Work through the material below and tally the lines holding "Irlanda"; only the tally should be returned.

### Given data ###

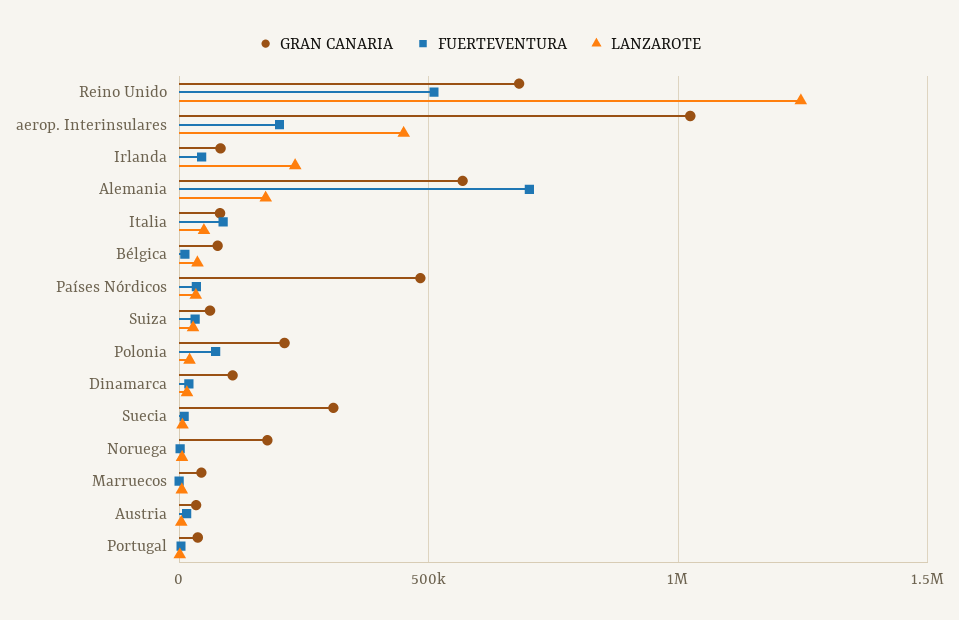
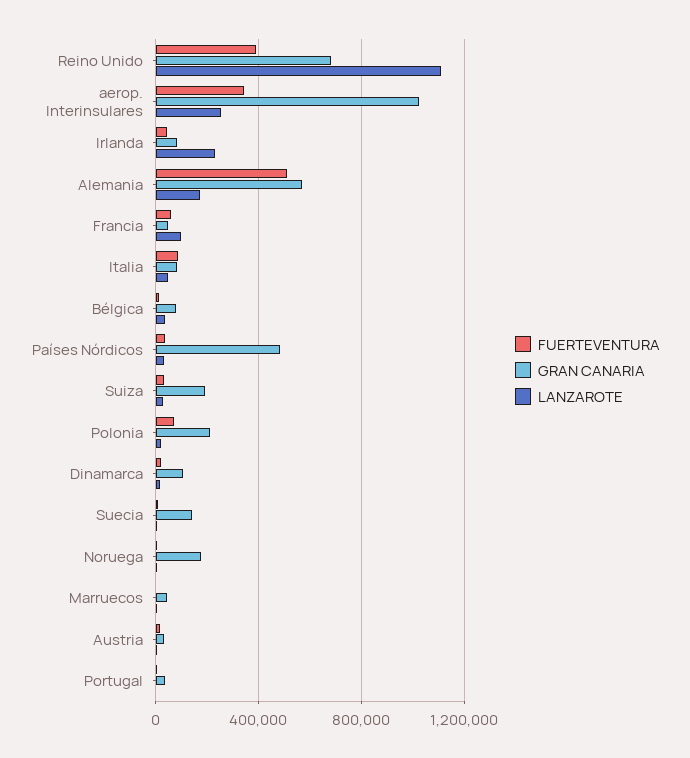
  {
    "GRAN CANARIA": {
      "Reino Unido": 700000,
      "aerop. Interinsulares": 1000000,
      "Irlanda": 100000,
      "Alemania": 550000,
      "Italia": 100000,
      "Bélgica": 100000,
      "Países Nórdicos": 500000,
-     "Suiza": 50000,
+     "Suiza": 200000,
      "Polonia": 200000,
      "Dinamarca": 100000,
-     "Suecia": 300000,
+     "Suecia": 150000,
      "Noruega": 200000,
      "Marruecos": 50000,
      "Austria": 50000,
-     "Portugal": 50000
+     "Portugal": 50000,
+     "Francia": 50000
    },
    "FUERTEVENTURA": {
-     "Reino Unido": 500000,
+     "Reino Unido": 400000,
-     "aerop. Interinsulares": 200000,
+     "aerop. Interinsulares": 350000,
      "Irlanda": 50000,
-     "Alemania": 700000,
+     "Alemania": 500000,
      "Italia": 100000,
      "Bélgica": 0,
      "Países Nórdicos": 50000,
      "Suiza": 50000,
      "Polonia": 50000,
      "Dinamarca": 0,
      "Suecia": 0,
      "Noruega": 0,
      "Marruecos": 0,
      "Austria": 0,
-     "Portugal": 0
+     "Portugal": 0,
+     "Francia": 50000
    },
    "LANZAROTE": {
-     "Reino Unido": 1250000,
+     "Reino Unido": 1100000,
-     "aerop. Interinsulares": 450000,
+     "aerop. Interinsulares": 250000,
      "Irlanda": 250000,
      "Alemania": 150000,
      "Italia": 50000,
      "Bélgica": 50000,
      "Países Nórdicos": 50000,
      "Suiza": 50000,
      "Polonia": 0,
      "Dinamarca": 0,
      "Suecia": 0,
      "Noruega": 0,
      "Marruecos": 0,
      "Austria": 0,
-     "Portugal": 0
+     "Portugal": 0,
+     "Francia": 100000
    }
  }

###

Response box
3